At Schneider Electric, offshore developers come for a six-month stay to the company’s North Carolina headquarters. “They absorb not just the job, but the cultural aspects,” says IT director Wendy Douglas. But the acculturation happens both ways: The U.S. team members also go to India for three-month stays to work with the team there.

The culture shock was usually bigger for the Americans, Douglas says. “The folks from offshore who came onshore seemed to have been prepared for what to expect in the U.S.,” she says. “But as far as the onshore folks going offshore, we were much less prepared for what we would see.”
Schneider was also not as prepared to help its Indian visitors, Douglas recalls. The Indian hosts would take much more care with their American guests, meeting them at the airport and scheduling activities for their entire stay. By contrast, the American side let their visitors fend mostly for themselves. “We felt like such clods,” she says. “We never even thought that somebody would need help getting from the airport. So we’ve tried to do a better job.”

How not to work 24 hours a day to keep up with time zones

Of course, you can travel only so much, so the bulk of team interactions will happen via the phone, e-mail, instant messaging, and videoconferences. For those live communications — phone, instant messaging, and videoconferencing — the issue of time zones has to be considered, unless you’re happy working 24 hours a day.

Where possible, everyone needs to adjust their work schedules to accommodate time zone differences. The trick is to shift people’s hours, not just extend them.

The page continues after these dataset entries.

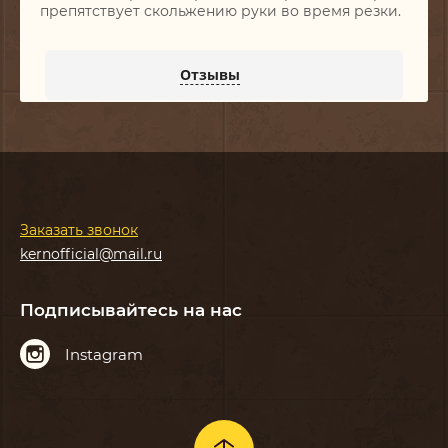
препятствует скольжению руки во время резки.
Отзывы
Заказать звонок
kernofficial@mail.ru
Подписывайтесь на нас
Instagram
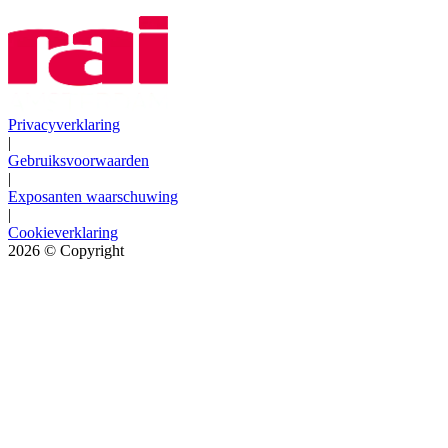
Privacyverklaring
|
Gebruiksvoorwaarden
|
Exposanten waarschuwing
|
Cookieverklaring
2026
© Copyright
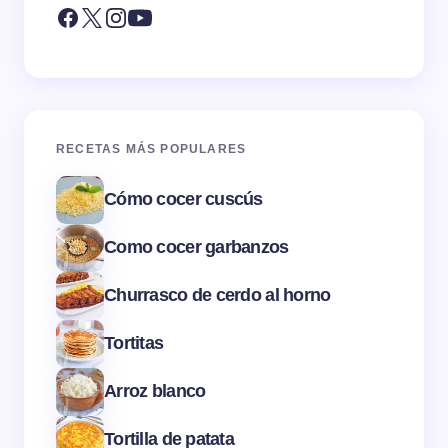
RECETAS MÁS POPULARES
Cómo cocer cuscús
Como cocer garbanzos
Churrasco de cerdo al horno
Tortitas
Arroz blanco
Tortilla de patata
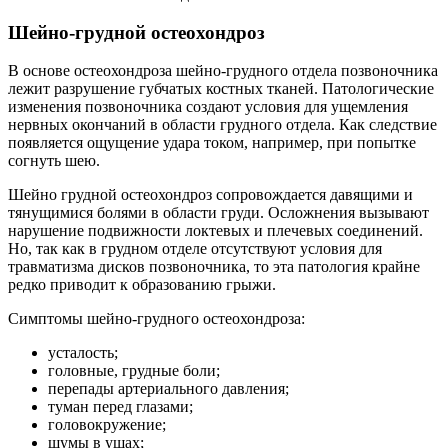
Шейно-грудной остеохондроз
В основе остеохондроза шейно-грудного отдела позвоночника
лежит разрушение губчатых костных тканей. Патологические
изменения позвоночника создают условия для ущемления
нервных окончаний в области грудного отдела. Как следствие
появляется ощущение удара током, например, при попытке
согнуть шею.
Шейно грудной остеохондроз сопровождается давящими и
тянущимися болями в области груди. Осложнения вызывают
нарушение подвижности локтевых и плечевых соединений.
Но, так как в грудном отделе отсутствуют условия для
травматизма дисков позвоночника, то эта патология крайне
редко приводит к образованию грыжи.
Симптомы шейно-грудного остеохондроза:
усталость;
головные, грудные боли;
перепады артериального давления;
туман перед глазами;
головокружение;
шумы в ушах;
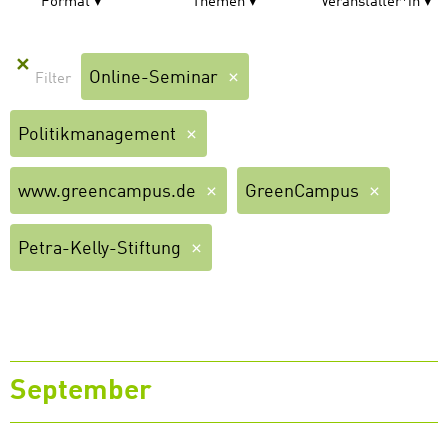
Format
Themen
Veranstalter*in
✕
Online-Seminar
Politikmanagement
www.greencampus.de
GreenCampus
Petra-Kelly-Stiftung
September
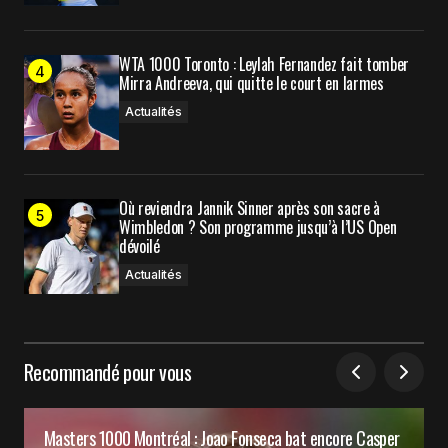
WTA 1000 Toronto : Leylah Fernandez fait tomber
Mirra Andreeva, qui quitte le court en larmes
Actualités
Où reviendra Jannik Sinner après son sacre à
Wimbledon ? Son programme jusqu’à l’US Open
dévoilé
Actualités
Recommandé pour vous
Masters 1000 Montréal : Joao Fonseca bat encore Casper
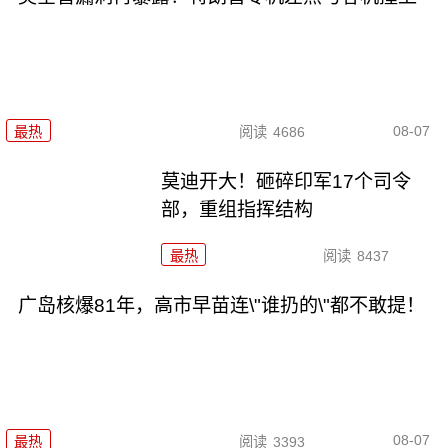
08-07
最热
阅读
4686
莫迪开大！砸碎印军17个司令
部，重组指挥结构
最热
阅读
8437
广岛核爆81年，高市早苗连\"谁扔的\"都不敢提！
08-07
最热
阅读
3393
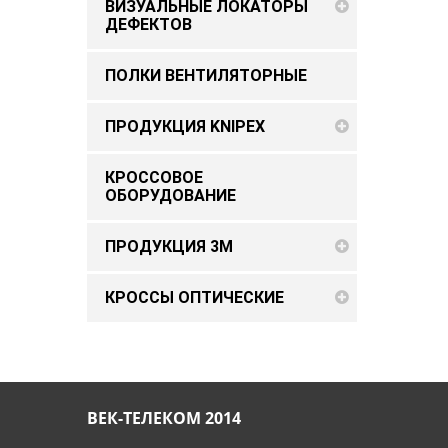
ВИЗУАЛЬНЫЕ ЛОКАТОРЫ
ДЕФЕКТОВ
ПОЛКИ ВЕНТИЛЯТОРНЫЕ
ПРОДУКЦИЯ KNIPEX
КРОССОВОЕ
ОБОРУДОВАНИЕ
ПРОДУКЦИЯ 3M
КРОССЫ ОПТИЧЕСКИЕ
ВЕК-ТЕЛЕКОМ 2014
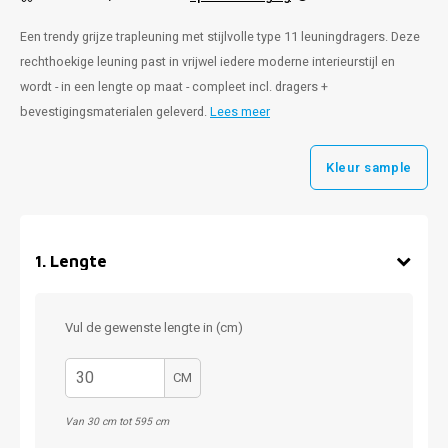
Een trendy grijze trapleuning met stijlvolle type 11 leuningdragers. Deze
rechthoekige leuning past in vrijwel iedere moderne interieurstijl en
wordt - in een lengte op maat - compleet incl. dragers +
bevestigingsmaterialen geleverd.
Lees meer
Kleur sample
1
.
Lengte
Vul de gewenste lengte in (cm)
CM
Van 30 cm tot 595 cm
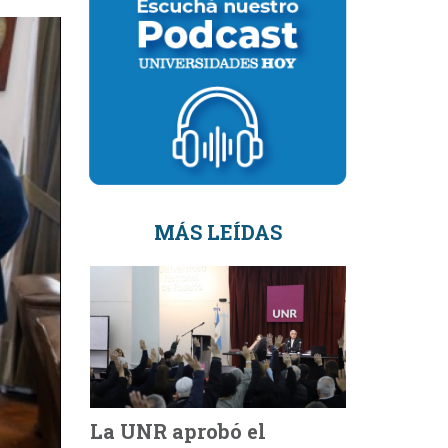
MÁS LEÍDAS
La UNR aprobó el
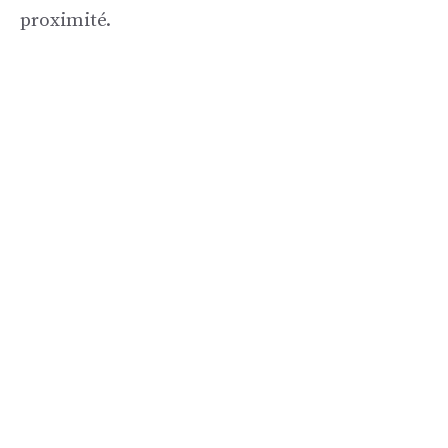
proximité.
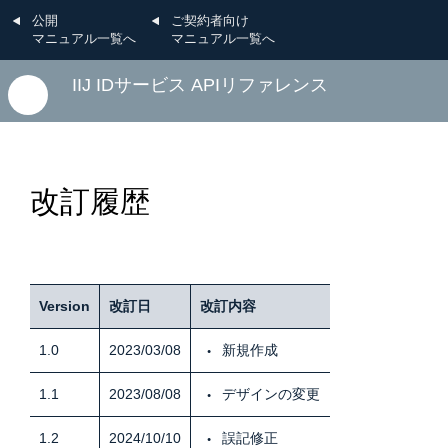
公開
ご契約者向け
マニュアル一覧へ
マニュアル一覧へ
IIJ IDサービス APIリファレンス
改訂履歴
Version
改訂日
改訂内容
1.0
2023/03/08
新規作成
1.1
2023/08/08
デザインの変更
1.2
2024/10/10
誤記修正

For example, it’s not uncommon for U.S. managers to go online in the evenings to check e-mail. But “if you’re working with a team that’s 10 or 11 hours ahead of you, for them it will be the early hours of the morning, so it might be easier to start earlier the next morning instead,” advises Robert Ingram, human resources director for the consultancy Capgemini.

Neat’s Burk said that his team handles the issue of working nontraditional hours by alternating when the U.S. team works late and when the China team works early. “We try to flip the hours around a little bit, so only once or twice a week you’re having to do something with the schedule [of your team],” he says.
But things can get sticky when people can’t adjust their schedules. For example, in many countries, staffers rely on public transport or company-provided buses and taxis to get home. The issue is particularly acute in developing countries, where transit options are fewer: If schedules change at the last minute, managers in India or China might have to scramble to find new transportation, notes Ingram. “We might have to make special arrangements — a second set of buses or a set of taxis — to take people home.”

For cultures that prize a separation for work and home life — such as in many European countries — the scheduling issue can’t be handled through alternative commute options. If employees in those countries are unwilling to join teleconferences or check e-mail from home before or after work hours to accommodate coworkers in North America or Asia, perhaps they shouldn’t be part of global teams.